Show every line of the data below that includes the word "salon".

----

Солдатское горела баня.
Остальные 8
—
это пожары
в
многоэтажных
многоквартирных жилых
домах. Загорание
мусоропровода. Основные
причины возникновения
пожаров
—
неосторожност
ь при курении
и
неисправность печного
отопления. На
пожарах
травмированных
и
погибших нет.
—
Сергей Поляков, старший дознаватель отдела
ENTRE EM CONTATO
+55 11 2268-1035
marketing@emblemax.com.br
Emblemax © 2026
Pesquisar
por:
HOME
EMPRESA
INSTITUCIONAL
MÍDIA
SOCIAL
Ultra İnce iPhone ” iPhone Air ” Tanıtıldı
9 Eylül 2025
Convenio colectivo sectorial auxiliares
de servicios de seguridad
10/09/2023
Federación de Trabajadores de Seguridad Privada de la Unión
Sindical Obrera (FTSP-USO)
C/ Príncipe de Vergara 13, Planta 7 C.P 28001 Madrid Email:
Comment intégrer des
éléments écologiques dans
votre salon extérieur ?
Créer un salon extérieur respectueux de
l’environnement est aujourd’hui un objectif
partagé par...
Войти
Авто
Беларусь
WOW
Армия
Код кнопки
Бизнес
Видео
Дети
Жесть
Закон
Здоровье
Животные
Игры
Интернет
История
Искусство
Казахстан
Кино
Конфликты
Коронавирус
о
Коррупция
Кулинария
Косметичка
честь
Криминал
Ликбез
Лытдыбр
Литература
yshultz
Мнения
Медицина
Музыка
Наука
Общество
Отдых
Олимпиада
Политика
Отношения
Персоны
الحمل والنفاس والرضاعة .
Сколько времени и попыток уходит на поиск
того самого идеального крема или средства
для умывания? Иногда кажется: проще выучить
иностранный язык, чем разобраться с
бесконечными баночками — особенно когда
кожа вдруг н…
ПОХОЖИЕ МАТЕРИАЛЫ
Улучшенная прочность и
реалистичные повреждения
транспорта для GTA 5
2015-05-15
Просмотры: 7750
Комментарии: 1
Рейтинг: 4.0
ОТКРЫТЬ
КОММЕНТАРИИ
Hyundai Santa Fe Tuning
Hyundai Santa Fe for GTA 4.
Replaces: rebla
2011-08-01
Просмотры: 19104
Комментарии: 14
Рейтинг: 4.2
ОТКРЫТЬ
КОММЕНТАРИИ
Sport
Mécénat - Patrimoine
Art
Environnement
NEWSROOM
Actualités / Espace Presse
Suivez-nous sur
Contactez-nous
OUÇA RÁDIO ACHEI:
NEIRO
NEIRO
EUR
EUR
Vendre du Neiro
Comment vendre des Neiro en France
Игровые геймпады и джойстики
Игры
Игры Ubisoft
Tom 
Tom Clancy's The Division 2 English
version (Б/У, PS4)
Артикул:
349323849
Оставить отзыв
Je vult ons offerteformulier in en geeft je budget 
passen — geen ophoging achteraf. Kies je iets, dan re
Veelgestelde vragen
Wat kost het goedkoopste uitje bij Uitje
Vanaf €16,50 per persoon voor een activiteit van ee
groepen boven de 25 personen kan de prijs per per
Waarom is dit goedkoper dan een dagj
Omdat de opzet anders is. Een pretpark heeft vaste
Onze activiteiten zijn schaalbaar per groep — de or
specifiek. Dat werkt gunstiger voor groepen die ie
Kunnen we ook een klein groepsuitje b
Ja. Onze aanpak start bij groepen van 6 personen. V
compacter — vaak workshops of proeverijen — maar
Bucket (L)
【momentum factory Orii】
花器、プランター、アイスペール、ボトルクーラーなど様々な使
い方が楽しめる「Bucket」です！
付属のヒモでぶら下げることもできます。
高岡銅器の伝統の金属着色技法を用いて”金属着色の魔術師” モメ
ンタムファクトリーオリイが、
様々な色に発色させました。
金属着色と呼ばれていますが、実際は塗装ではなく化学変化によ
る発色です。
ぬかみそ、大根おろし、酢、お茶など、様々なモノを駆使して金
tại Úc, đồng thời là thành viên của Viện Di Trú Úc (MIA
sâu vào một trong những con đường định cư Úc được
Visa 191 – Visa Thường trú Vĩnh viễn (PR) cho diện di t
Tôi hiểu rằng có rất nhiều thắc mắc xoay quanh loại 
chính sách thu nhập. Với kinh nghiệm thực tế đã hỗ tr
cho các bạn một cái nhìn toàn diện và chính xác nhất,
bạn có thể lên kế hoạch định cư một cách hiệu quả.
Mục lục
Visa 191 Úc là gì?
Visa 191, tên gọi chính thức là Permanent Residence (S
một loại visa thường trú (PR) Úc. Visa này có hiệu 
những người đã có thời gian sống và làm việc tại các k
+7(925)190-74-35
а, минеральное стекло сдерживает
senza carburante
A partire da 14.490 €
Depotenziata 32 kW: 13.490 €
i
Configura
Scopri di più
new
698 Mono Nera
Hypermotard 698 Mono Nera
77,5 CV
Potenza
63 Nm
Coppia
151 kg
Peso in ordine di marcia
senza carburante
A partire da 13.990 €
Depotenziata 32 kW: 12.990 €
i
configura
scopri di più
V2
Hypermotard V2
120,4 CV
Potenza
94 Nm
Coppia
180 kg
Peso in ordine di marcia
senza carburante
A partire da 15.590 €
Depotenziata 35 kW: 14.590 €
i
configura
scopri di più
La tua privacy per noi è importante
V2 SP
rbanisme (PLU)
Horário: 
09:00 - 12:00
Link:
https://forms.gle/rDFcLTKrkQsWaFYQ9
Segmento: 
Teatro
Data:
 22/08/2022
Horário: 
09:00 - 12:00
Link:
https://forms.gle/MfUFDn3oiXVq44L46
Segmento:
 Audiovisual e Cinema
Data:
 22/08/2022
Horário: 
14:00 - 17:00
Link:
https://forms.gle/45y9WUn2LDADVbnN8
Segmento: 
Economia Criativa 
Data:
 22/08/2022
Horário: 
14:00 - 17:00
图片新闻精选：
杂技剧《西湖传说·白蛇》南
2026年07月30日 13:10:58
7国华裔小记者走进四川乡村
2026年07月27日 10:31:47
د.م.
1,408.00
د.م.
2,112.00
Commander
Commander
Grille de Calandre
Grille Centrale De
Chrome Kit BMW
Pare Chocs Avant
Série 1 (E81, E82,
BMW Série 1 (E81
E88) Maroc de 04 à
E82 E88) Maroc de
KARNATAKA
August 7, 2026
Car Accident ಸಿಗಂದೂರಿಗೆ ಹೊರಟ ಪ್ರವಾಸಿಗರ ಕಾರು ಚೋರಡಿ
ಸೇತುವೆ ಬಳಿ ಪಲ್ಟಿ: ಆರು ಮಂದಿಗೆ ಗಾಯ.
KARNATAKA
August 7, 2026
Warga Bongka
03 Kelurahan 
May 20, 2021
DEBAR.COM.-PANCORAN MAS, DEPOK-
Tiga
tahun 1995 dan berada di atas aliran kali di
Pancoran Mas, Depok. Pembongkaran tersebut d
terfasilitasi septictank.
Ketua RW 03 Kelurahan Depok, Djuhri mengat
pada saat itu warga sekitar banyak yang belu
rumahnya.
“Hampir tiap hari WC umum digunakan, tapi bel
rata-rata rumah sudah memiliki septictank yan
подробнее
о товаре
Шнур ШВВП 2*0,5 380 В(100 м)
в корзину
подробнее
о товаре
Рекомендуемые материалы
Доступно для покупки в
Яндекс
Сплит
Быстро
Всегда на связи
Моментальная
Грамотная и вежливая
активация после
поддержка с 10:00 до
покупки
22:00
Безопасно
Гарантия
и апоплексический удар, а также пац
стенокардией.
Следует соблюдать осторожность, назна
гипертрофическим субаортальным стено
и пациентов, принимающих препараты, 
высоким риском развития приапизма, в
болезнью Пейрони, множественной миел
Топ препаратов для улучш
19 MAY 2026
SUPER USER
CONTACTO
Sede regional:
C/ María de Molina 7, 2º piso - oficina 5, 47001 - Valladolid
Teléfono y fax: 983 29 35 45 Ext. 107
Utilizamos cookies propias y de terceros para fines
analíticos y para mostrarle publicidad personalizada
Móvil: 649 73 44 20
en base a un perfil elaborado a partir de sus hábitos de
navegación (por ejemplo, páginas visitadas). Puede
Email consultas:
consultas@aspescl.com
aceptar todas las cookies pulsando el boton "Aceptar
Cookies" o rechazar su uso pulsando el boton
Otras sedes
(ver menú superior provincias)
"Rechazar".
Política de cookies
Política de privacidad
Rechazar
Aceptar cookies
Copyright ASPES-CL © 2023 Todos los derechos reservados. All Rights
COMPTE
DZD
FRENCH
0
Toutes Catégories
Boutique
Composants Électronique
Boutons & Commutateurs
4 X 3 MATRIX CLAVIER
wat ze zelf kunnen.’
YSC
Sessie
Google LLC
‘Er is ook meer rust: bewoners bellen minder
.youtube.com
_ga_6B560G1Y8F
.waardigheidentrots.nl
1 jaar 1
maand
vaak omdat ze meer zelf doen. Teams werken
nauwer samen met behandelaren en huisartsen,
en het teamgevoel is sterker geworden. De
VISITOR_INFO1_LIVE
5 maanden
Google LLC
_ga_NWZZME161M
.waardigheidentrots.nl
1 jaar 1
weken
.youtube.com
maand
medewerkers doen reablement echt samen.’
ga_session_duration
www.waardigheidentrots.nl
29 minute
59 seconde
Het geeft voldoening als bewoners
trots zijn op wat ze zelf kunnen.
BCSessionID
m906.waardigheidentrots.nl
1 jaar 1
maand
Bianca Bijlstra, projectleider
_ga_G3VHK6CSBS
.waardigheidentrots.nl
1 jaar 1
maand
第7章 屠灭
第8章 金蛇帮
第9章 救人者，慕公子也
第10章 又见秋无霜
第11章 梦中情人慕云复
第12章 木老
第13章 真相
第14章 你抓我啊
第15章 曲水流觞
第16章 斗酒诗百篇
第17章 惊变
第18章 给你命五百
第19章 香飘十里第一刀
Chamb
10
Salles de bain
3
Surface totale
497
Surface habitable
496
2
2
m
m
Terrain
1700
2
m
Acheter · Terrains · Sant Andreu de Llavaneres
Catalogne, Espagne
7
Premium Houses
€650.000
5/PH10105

----

§ **Completed task**
votre salon extérieur ?
Créer un salon extérieur respectueux de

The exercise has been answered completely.